When Hui-mu first read the Larger Perfection of Wisdom, she was
able to chant from memory two chapters a day [a total of more than
twenty thousand words]. Her teacher, Hui-ch'ao, had built a scripture
hall, and once, when Hui-mu went in to offer worship, she saw in the
northwest corner of the room a Buddhist monk wearing the gold-colored
robe of a Buddhist monastic, and his feet were not touching the
ground.

Another time when Hui-mu, in the middle of the night, was lying
down and memorizing scriptures, she had a dream in which she traveled
to the west, where she saw a pool filled with lotus blossoms, and
sitting inside each lotus was a person who had been born there [by
metamorphosis]. One large flower, however, was empty. Hui-mu,
wanting to climb up onto the flower, grabbed hold of it with all her
strength but, without realizing what she was doing, also began to
chant scripture in a loud voice. Because her mother, hearing the chanting,
thought that Hui-mu was having a nightmare, she woke her
daughter up.

Hui-mu's mother was very old, and, because she had lost all her
teeth, Hui-mu always thoroughly chewed her mother's food first so
that her mother could eat. Doing this, however, meant that Hui-mu
had to eat after noon as well as before thereby transgressing the
monastic rule of not eating after mid-day. For that reason, even
though Hui-mu had grown up and come of age to be able to accept the
full obligation of the monastic life, she did not do so.
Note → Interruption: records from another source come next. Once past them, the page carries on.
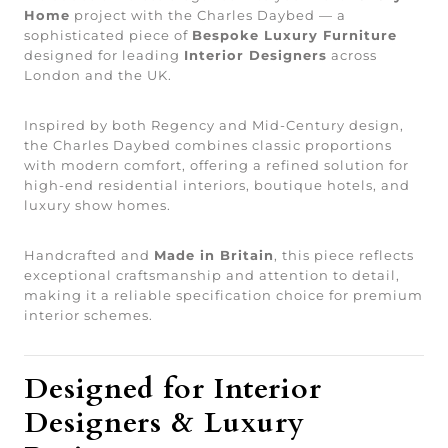
Home
project with the Charles Daybed — a
sophisticated piece of
Bespoke Luxury Furniture
designed for leading
Interior Designers
across
London and the UK.
Inspired by both Regency and Mid-Century design,
the Charles Daybed combines classic proportions
with modern comfort, offering a refined solution for
high-end residential interiors, boutique hotels, and
luxury show homes.
Handcrafted and
Made in Britain
, this piece reflects
exceptional craftsmanship and attention to detail,
making it a reliable specification choice for premium
interior schemes.
Designed for Interior
Designers & Luxury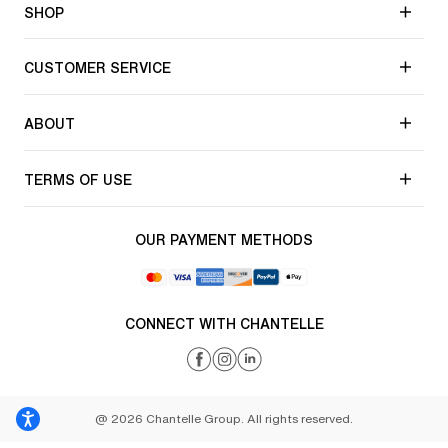
SHOP
CUSTOMER SERVICE
ABOUT
TERMS OF USE
OUR PAYMENT METHODS
CONNECT WITH CHANTELLE
@ 2026 Chantelle Group. All rights reserved.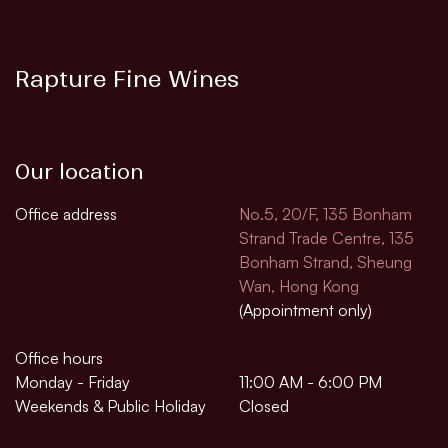
Rapture Fine Wines
Our location
Office address
No.5, 20/F, 135 Bonham
Strand Trade Centre, 135
Bonham Strand, Sheung
Wan, Hong Kong
(Appointment only)
Office hours
Monday - Friday
11:00 AM - 6:00 PM
Weekends & Public Holiday
Closed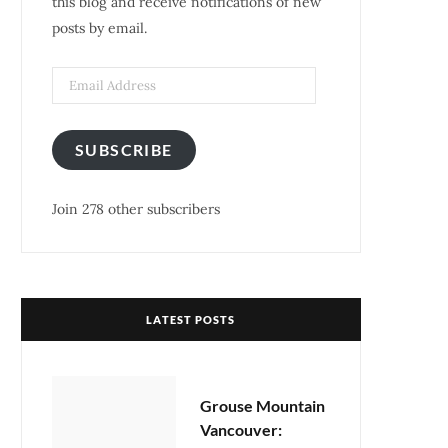
this blog and receive notifications of new
posts by email.
k
a
s
m
t
Email
Address
SUBSCRIBE
Join 278 other subscribers
LATEST POSTS
Grouse Mountain
Vancouver: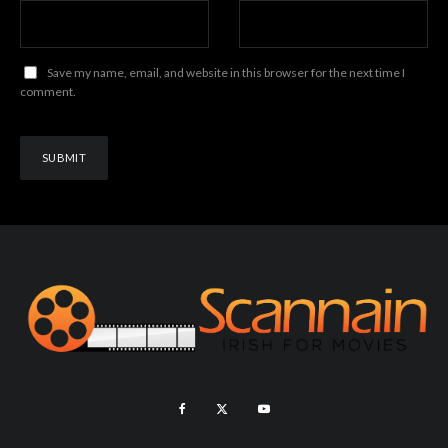
Save my name, email, and website in this browser for the next time I
comment.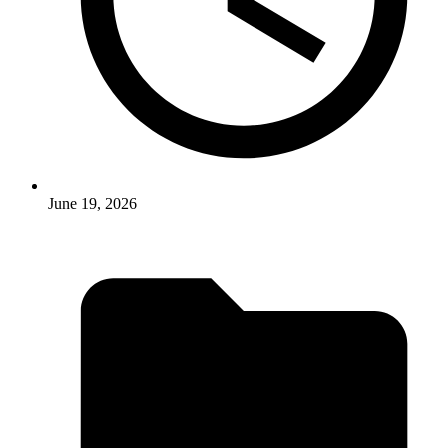
June 19, 2026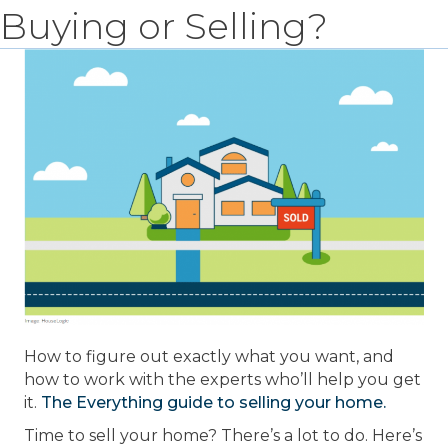
Buying or Selling?
How to figure out exactly what you want, and
how to work with the experts who’ll help you get
it.
The Everything guide to selling your home.
Time to sell your home? There’s a lot to do. Here’s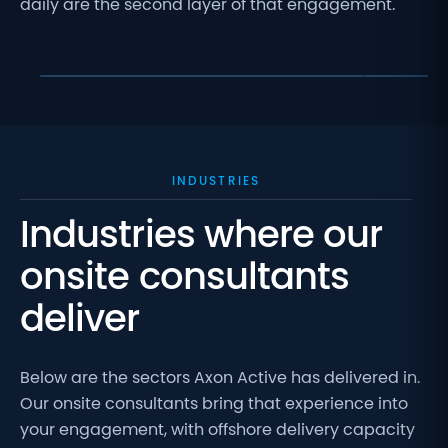
daily are the second layer of that engagement.
Onsite col
Onsite team backed by 650+ engineers
decisions
INDUSTRIES
Industries where our
onsite consultants
deliver
Below are the sectors Axon Active has delivered in.
Our onsite consultants bring that experience into
your engagement, with offshore delivery capacity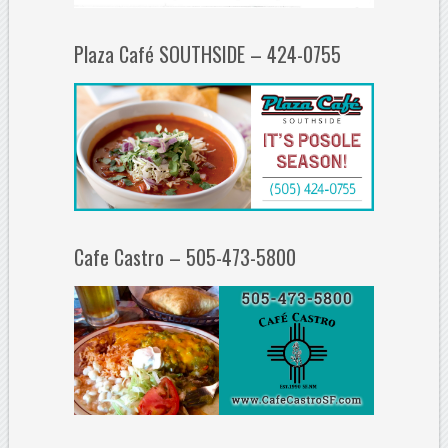
Plaza Café SOUTHSIDE – 424-0755
Cafe Castro – 505-473-5800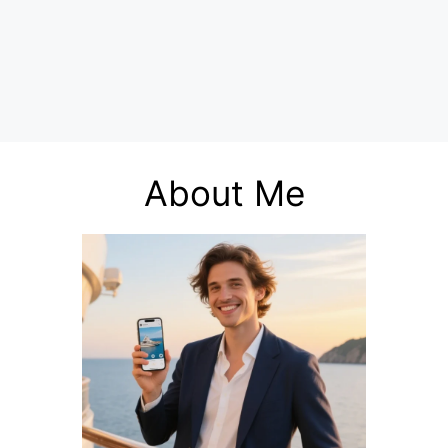
About Me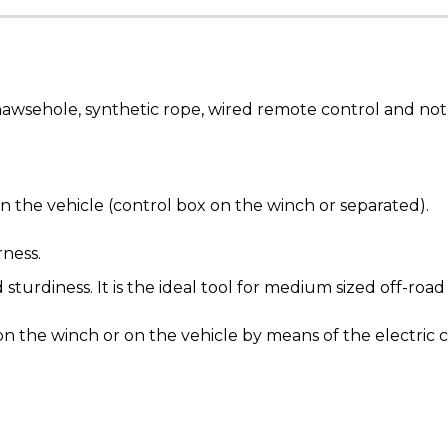
sehole, synthetic rope, wired remote control and not 
n the vehicle (control box on the winch or separated).
rness.
diness. It is the ideal tool for medium sized off-road
n the winch or on the vehicle by means of the electric 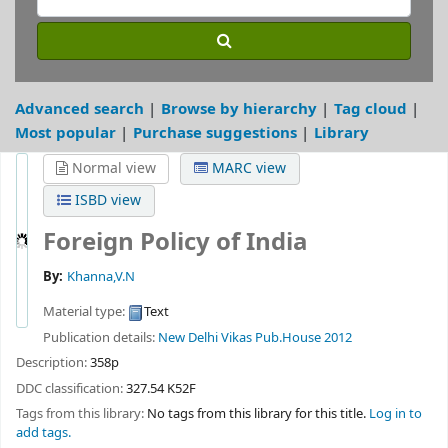
Advanced search
Browse by hierarchy
Tag cloud
Most popular
Purchase suggestions
Library
Normal view
MARC view
ISBD view
Foreign Policy of India
By:
Khanna,V.N
Material type:
Text
Publication details:
New Delhi
Vikas Pub.House
2012
Description:
358p
DDC classification:
327.54 K52F
Tags from this library:
No tags from this library for this title.
Log in to
add tags.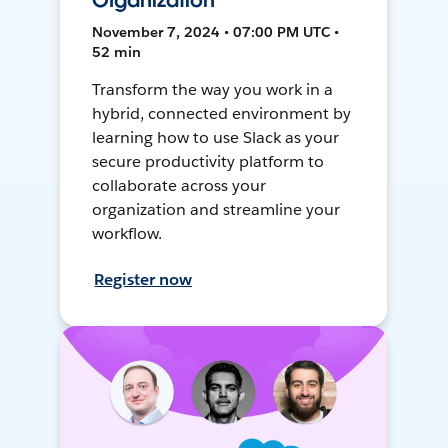
Organization
November 7, 2024 • 07:00 PM UTC •
52 min
Transform the way you work in a
hybrid, connected environment by
learning how to use Slack as your
secure productivity platform to
collaborate across your
organization and streamline your
workflow.
Register now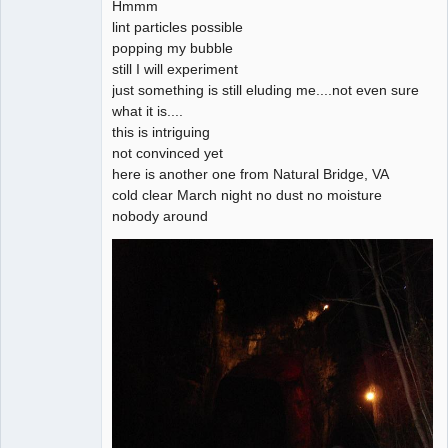
Hmmm
lint particles possible
popping my bubble
still I will experiment
just something is still eluding me....not even sure
what it is....
this is intriguing
not convinced yet
here is another one from Natural Bridge, VA
cold clear March night no dust no moisture
nobody around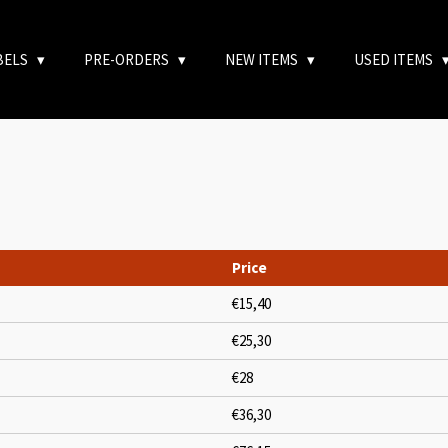
BELS
PRE-ORDERS
NEW ITEMS
USED ITEMS
Price
€15,40
€25,30
€28
€36,30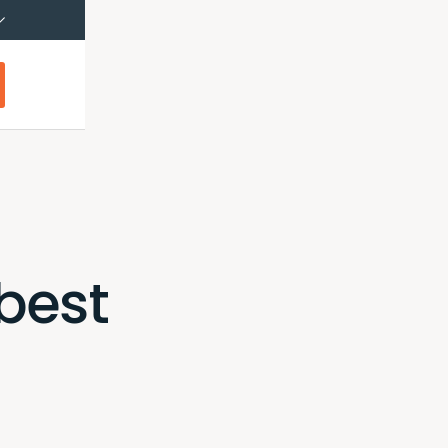
çais (Canada)
Français
best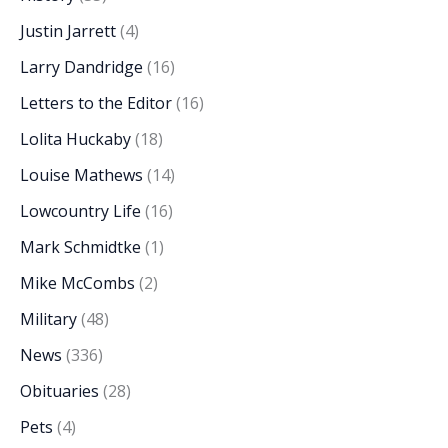
Justin Jarrett
(4)
Larry Dandridge
(16)
Letters to the Editor
(16)
Lolita Huckaby
(18)
Louise Mathews
(14)
Lowcountry Life
(16)
Mark Schmidtke
(1)
Mike McCombs
(2)
Military
(48)
News
(336)
Obituaries
(28)
Pets
(4)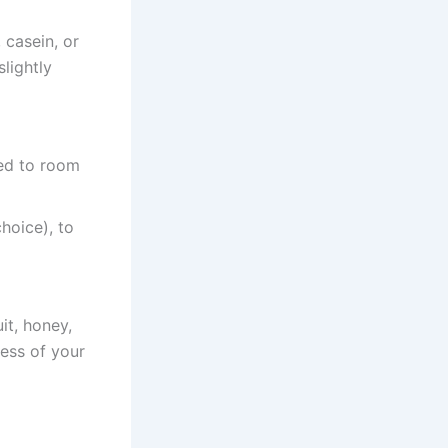
 casein, or
lightly
ed to room
hoice), to
it, honey,
ess of your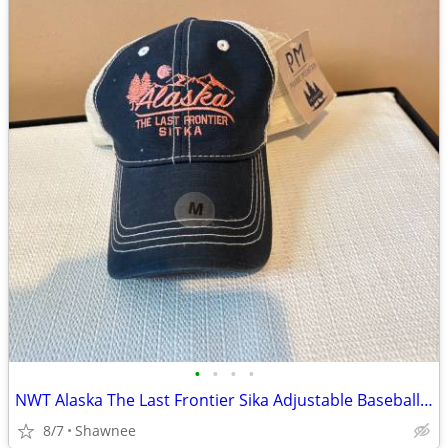
•
•
•
•
NWT Alaska The Last Frontier Sika Adjustable Baseball Hat Cap Medium
8/7
Shawnee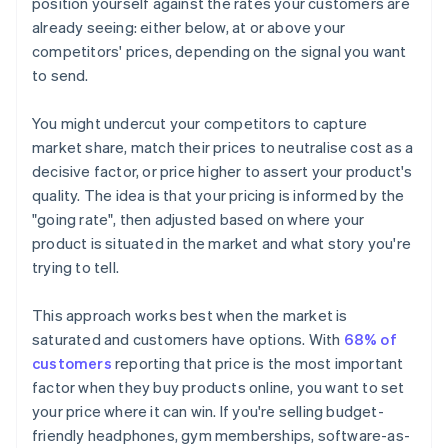
position yourself against the rates your customers are
already seeing: either below, at or above your
competitors' prices, depending on the signal you want
to send.
You might undercut your competitors to capture
market share, match their prices to neutralise cost as a
decisive factor, or price higher to assert your product's
quality. The idea is that your pricing is informed by the
"going rate", then adjusted based on where your
product is situated in the market and what story you're
trying to tell.
This approach works best when the market is
saturated and customers have options. With
68% of
customers
reporting that price is the most important
factor when they buy products online, you want to set
your price where it can win. If you're selling budget-
friendly headphones, gym memberships, software-as-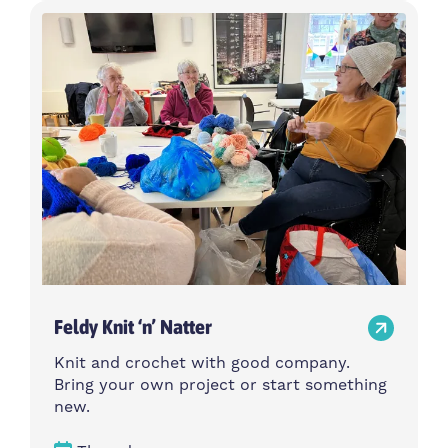
Feldy Knit ‘n’ Natter
Knit and crochet with good company.
Bring your own project or start something
new.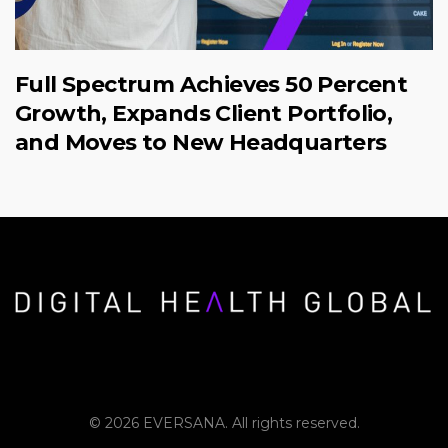
Full Spectrum Achieves 50 Percent
Growth, Expands Client Portfolio,
and Moves to New Headquarters
© 2026 EVERSANA. All rights reserved.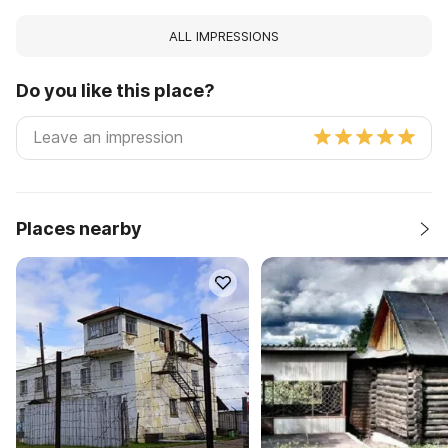
ALL IMPRESSIONS
Do you like this place?
Places nearby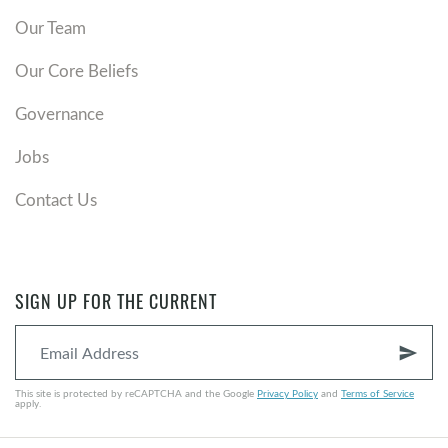
Our Team
Our Core Beliefs
Governance
Jobs
Contact Us
SIGN UP FOR THE CURRENT
send
This site is protected by reCAPTCHA and the Google
Privacy Policy
and
Terms of Service
apply.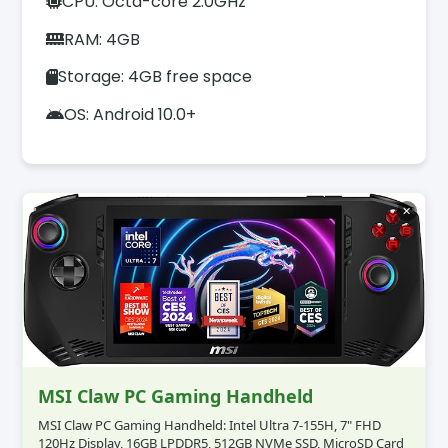
CPU: Octa-core 2.0GHz
RAM: 4GB
Storage: 4GB free space
OS: Android 10.0+
✕
MSI Claw PC Gaming Handheld
MSI Claw PC Gaming Handheld: Intel Ultra 7-155H, 7" FHD
120Hz Display, 16GB LPDDR5, 512GB NVMe SSD, MicroSD Card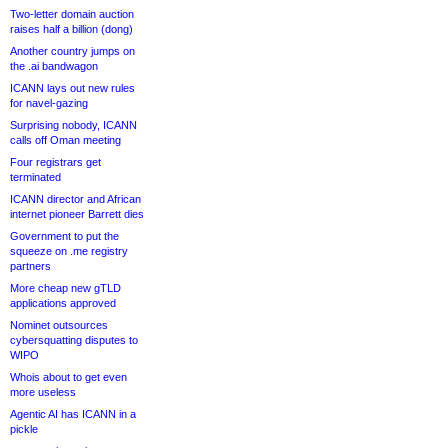
Two-letter domain auction
raises half a billion (dong)
Another country jumps on
the .ai bandwagon
ICANN lays out new rules
for navel-gazing
Surprising nobody, ICANN
calls off Oman meeting
Four registrars get
terminated
ICANN director and African
internet pioneer Barrett dies
Government to put the
squeeze on .me registry
partners
More cheap new gTLD
applications approved
Nominet outsources
cybersquatting disputes to
WIPO
Whois about to get even
more useless
Agentic AI has ICANN in a
pickle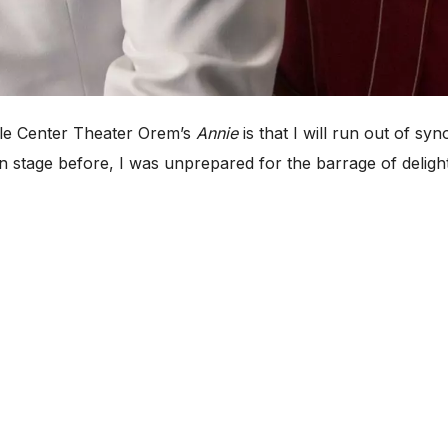
le Center Theater Orem’s
Annie
is that I will run out of sy
stage before, I was unprepared for the barrage of delight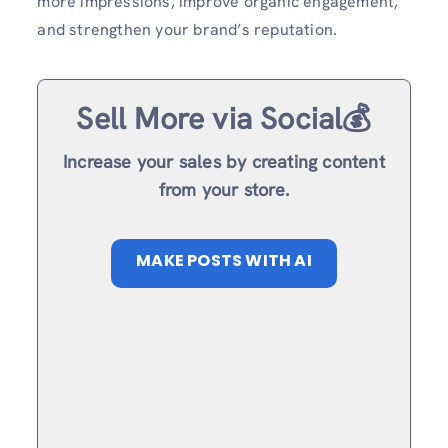
more impressions, improve organic engagement,
and strengthen your brand’s reputation.
Sell More via Social💰
Increase your sales by creating content
from your store.
MAKE POSTS WITH AI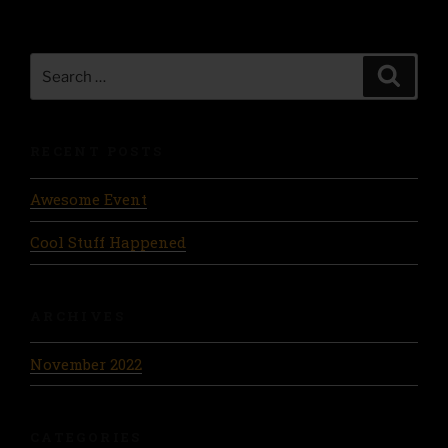
Search
Search
for:
RECENT POSTS
Awesome Event
Cool Stuff Happened
ARCHIVES
November 2022
CATEGORIES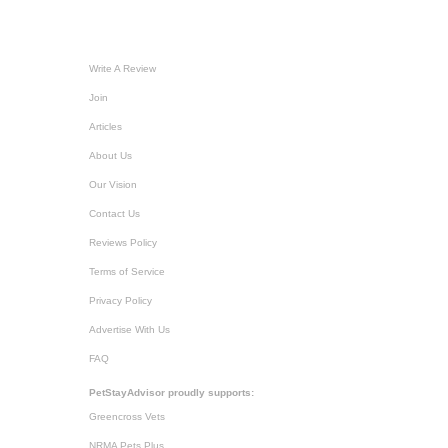
Write A Review
Join
Articles
About Us
Our Vision
Contact Us
Reviews Policy
Terms of Service
Privacy Policy
Advertise With Us
FAQ
PetStayAdvisor proudly supports:
Greencross Vets
NRMA Pets Plus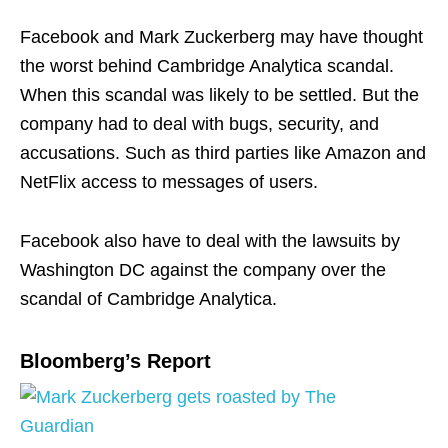
Facebook and Mark Zuckerberg may have thought
the worst behind Cambridge Analytica scandal.
When this scandal was likely to be settled. But the
company had to deal with bugs, security, and
accusations. Such as third parties like Amazon and
NetFlix access to messages of users.
Facebook also have to deal with the lawsuits by
Washington DC against the company over the
scandal of Cambridge Analytica.
Bloomberg’s Report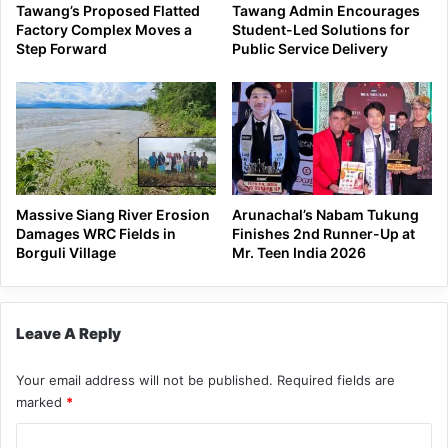
Tawang’s Proposed Flatted
Tawang Admin Encourages
Factory Complex Moves a
Student-Led Solutions for
Step Forward
Public Service Delivery
Massive Siang River Erosion
Arunachal’s Nabam Tukung
Damages WRC Fields in
Finishes 2nd Runner-Up at
Borguli Village
Mr. Teen India 2026
Leave A Reply
Your email address will not be published.
Required fields are
marked
*
C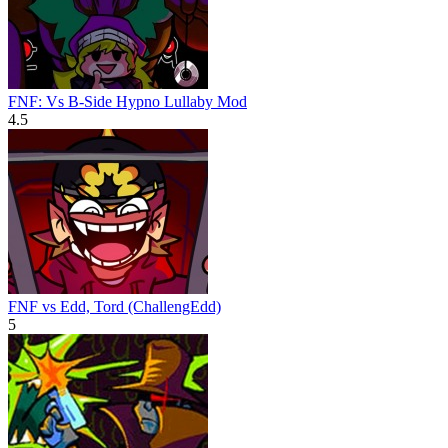
FNF: Vs B-Side Hypno Lullaby Mod
4.5
FNF vs Edd, Tord (ChallengEdd)
5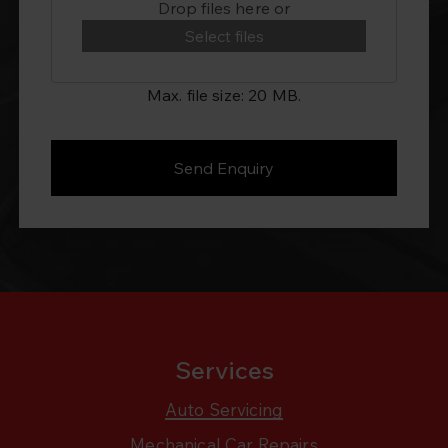
Drop files here or
Select files
Max. file size: 20 MB.
Services
Auto Servicing
Mechanical Car Repairs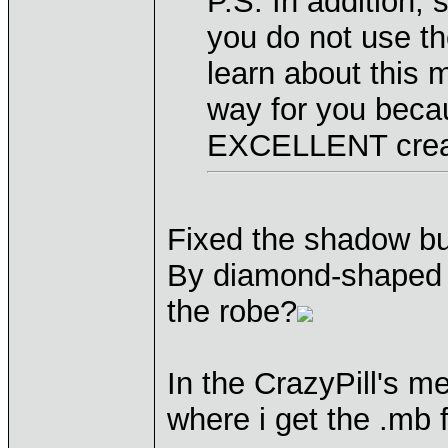
P.S. In addition, s
you do not use th
learn about this m
way for you bec
EXCELLENT crea
Fixed the shadow b
By diamond-shaped 
the robe?
In the CrazyPill's me
where i get the .mb f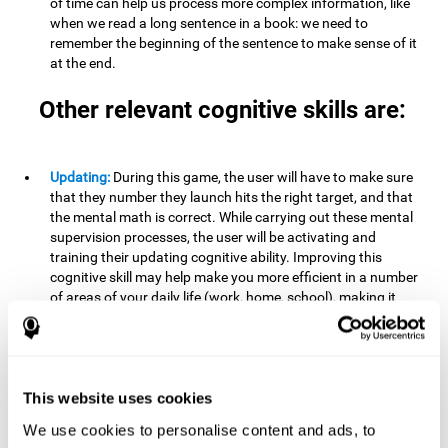
of time can help us process more complex information, like
when we read a long sentence in a book: we need to
remember the beginning of the sentence to make sense of it
at the end.
Other relevant cognitive skills are:
Updating:
During this game, the user will have to make sure
that they number they launch hits the right target, and that
the mental math is correct. While carrying out these mental
supervision processes, the user will be activating and
training their updating cognitive ability. Improving this
cognitive skill may help make you more efficient in a number
of areas of your daily life (work, home, school), making it
possible to detect when a certain activity or behavior is
inappropriate and adapt to the situation. This may happen
when taking an exam or writing an essay, for example. In this
situation, you will have to be able to detect the error and fix
it.
This website uses cookies
We use cookies to personalise content and ads, to
Divided Attention:
In order to advance through this brain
After her mother died, Hui-mu herself cleaned and prepared the
ground for the placing of the ceremonial platform used for receiving
the monastic rules, and she asked her teacher to bestow them. Suddenly,
the space around the platform glowed with dazzling light, all a
golden color. Hui-mu looked toward the southwest, where she saw a
heavenly being who wore a trimmed robe of russet-gold color. He
seemed now close and now far away, but, when she sought after him,
he had disappeared.

The extraordinary things that happened to her she kept secret, but,
when her elder brother became a monk, he heard rumors and wanted
to find out for sure, so he tricked her, saying, "You have been living
the religious life many years now, but with no results. Therefore, you
might as well let your hair grow and become a wife."[71] When Hui-mu
heard this, she felt great dread and thought she should tell the truth
about everything, so she gave a rough description of what she had
seen.


48

When the nun Ching-ch'eng heard of her Way and virtue, she went
to Hui-mu for the purpose of becoming well acquainted with her, the
more easily to ask about the unusual phenomena Hui-mu had experienced,
and Hui-mu told her everything in detail.

Later, Hui-mu and her companions in religion were worshipping
the Endless-Life Buddha [Amitāyus]. Because Hui-mu did not get up
after a prostration, the others thought she had fallen asleep. Someone
kicked her and asked, but Hui-mu said nothing at all. When Ching-ch'eng
again begged and entreated her, Hui-mu said, "While I was
prostrate on the ground [worshipping the Buddha], I had a vision of
going to the Western Paradise and seeing Amita Buddha, who was
explaining the Smaller Perfection of Wisdom [to me]. He had already
gone as far as the fourth chapter when, to my very deep regret, I was
kicked awake."

In the fourteenth year of the yüan-chia reign period (437), Hui-mu
was sixty-nine years old.

 
[70]

Ming hsiang chi (Records of mysterious omens). Collected fragments
are found in Lu Hsün, Ku hsiao-shuo kou ch'en (A study of ancient fiction),
taken from the book Ming hsiang chi (Records of mysterious omens), by
Wang Yen, late fifth century, now lost except for the fragments.

[71]

He has not seen or heard any evidence indicating her spiritual accomplishments.